### ASSIGNED TASK
Can you reproduce the text of every record below word for word, leaving out the pictures?

(MATERIALS PROVIDED Opens)

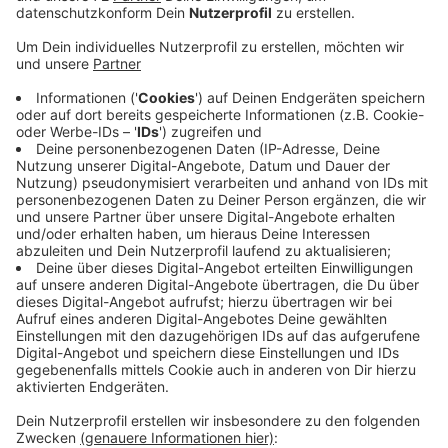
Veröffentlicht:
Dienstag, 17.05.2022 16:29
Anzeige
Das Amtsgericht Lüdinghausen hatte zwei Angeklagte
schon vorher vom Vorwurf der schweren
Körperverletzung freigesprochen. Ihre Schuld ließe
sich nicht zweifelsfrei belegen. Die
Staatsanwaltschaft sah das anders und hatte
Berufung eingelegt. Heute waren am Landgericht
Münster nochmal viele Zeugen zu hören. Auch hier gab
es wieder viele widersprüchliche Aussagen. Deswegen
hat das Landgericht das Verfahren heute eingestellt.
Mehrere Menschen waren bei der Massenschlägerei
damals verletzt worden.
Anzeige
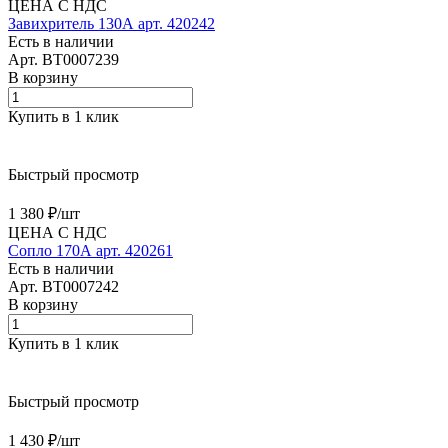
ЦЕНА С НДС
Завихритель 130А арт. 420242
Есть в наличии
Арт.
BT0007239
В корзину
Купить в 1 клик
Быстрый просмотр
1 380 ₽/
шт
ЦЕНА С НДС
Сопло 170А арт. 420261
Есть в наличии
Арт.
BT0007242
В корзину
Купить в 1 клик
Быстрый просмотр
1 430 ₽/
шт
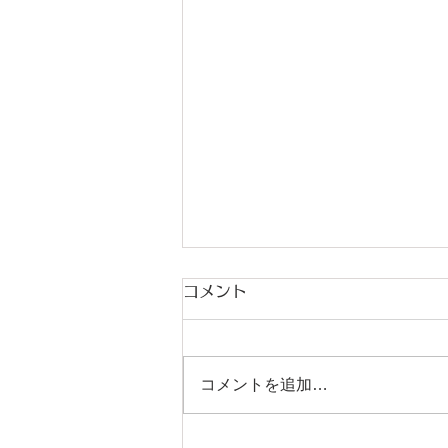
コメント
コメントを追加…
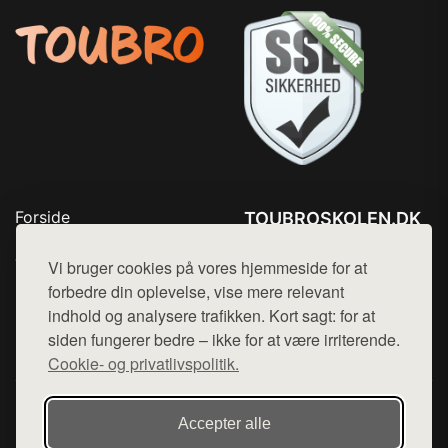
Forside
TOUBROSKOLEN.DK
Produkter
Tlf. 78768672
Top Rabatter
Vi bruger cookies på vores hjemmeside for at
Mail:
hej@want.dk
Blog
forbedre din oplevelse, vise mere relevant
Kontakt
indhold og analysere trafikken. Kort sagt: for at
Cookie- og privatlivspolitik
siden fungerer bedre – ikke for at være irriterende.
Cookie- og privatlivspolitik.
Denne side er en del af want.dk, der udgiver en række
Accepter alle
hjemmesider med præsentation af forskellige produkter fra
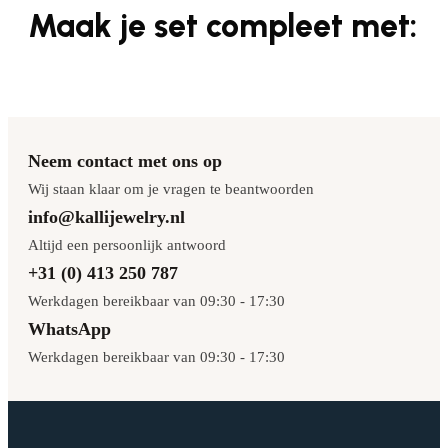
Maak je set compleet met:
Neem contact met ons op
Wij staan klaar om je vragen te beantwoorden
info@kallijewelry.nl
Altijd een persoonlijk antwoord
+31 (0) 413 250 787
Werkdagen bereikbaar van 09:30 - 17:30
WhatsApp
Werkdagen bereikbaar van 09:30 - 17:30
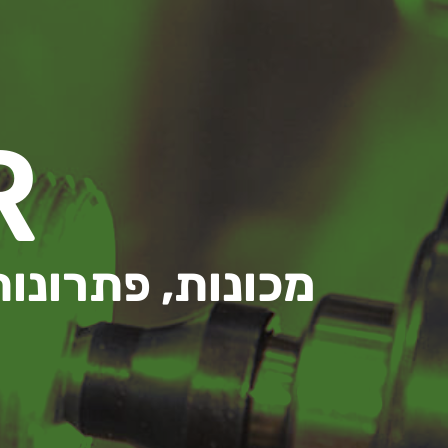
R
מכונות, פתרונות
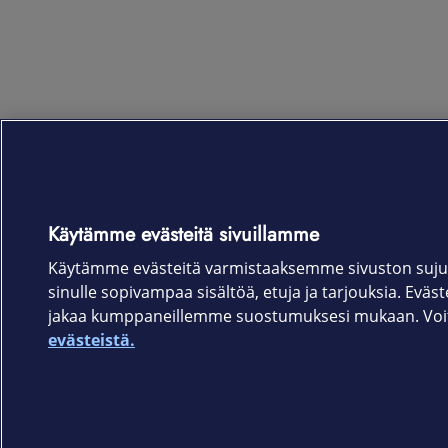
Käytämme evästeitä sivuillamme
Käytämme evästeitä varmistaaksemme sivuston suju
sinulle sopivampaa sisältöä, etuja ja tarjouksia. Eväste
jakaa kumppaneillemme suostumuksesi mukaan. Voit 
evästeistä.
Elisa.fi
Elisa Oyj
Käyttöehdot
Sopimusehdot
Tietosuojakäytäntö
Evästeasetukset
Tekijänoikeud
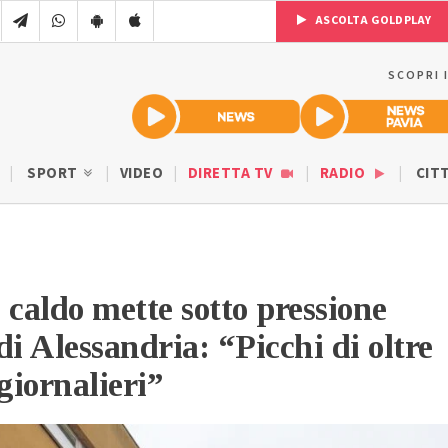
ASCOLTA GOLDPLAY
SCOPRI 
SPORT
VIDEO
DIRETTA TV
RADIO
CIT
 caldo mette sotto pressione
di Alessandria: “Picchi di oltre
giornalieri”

(MATERIALS PROVIDED Closes)

### EXERCISE RESPONSE
Veröffentlicht:
Dienstag, 17.05.2022 16:29
Anzeige
Das Amtsgericht Lüdinghausen hatte zwei Angeklagte
schon vorher vom Vorwurf der schweren
Körperverletzung freigesprochen. Ihre Schuld ließe
sich nicht zweifelsfrei belegen. Die
Staatsanwaltschaft sah das anders und hatte
Berufung eingelegt. Heute waren am Landgericht
Münster nochmal viele Zeugen zu hören. Auch hier gab
es wieder viele widersprüchliche Aussagen. Deswegen
hat das Landgericht das Verfahren heute eingestellt.
Mehrere Menschen waren bei der Massenschlägerei
damals verletzt worden.
Anzeige
ЦЕНА С НДС
Завихритель 130А арт. 420242
Есть в наличии
Арт.
BT0007239
В корзину
Купить в 1 клик
Быстрый просмотр
1 380 ₽/
шт
ЦЕНА С НДС
Сопло 170А арт. 420261
Есть в наличии
Арт.
BT0007242
В корзину
Купить в 1 клик
Быстрый просмотр
1 430 ₽/
шт
コメント
コメントを追加…
Forside
TOUBROSKOLEN.DK
Produkter
Tlf. 78768672
Top Rabatter
Vi bruger cookies på vores hjemmeside for at
Mail:
hej@want.dk
Blog
forbedre din oplevelse, vise mere relevant
Kontakt
indhold og analysere trafikken. Kort sagt: for at
Cookie- og privatlivspolitik
siden fungerer bedre – ikke for at være irriterende.
Cookie- og privatlivspolitik.
Denne side er en del af want.dk, der udgiver en række
Accepter alle
hjemmesider med præsentation af forskellige produkter fra
Maak je set compleet met:
Neem contact met ons op
Wij staan klaar om je vragen te beantwoorden
info@kallijewelry.nl
Altijd een persoonlijk antwoord
+31 (0) 413 250 787
Werkdagen bereikbaar van 09:30 - 17:30
WhatsApp
Werkdagen bereikbaar van 09:30 - 17:30
R
מכונות, פתרונות
Käytämme evästeitä sivuillamme
Käytämme evästeitä varmistaaksemme sivuston suju
sinulle sopivampaa sisältöä, etuja ja tarjouksia. Eväste
jakaa kumppaneillemme suostumuksesi mukaan. Voit 
evästeistä.
Elisa.fi
Elisa Oyj
Käyttöehdot
Sopimusehdot
Tietosuojakäytäntö
Evästeasetukset
Tekijänoikeud
ASCOLTA GOLDPLAY
SCOPRI 
SPORT
VIDEO
DIRETTA TV
RADIO
CIT
 caldo mette sotto pressione
di Alessandria: “Picchi di oltre
giornalieri”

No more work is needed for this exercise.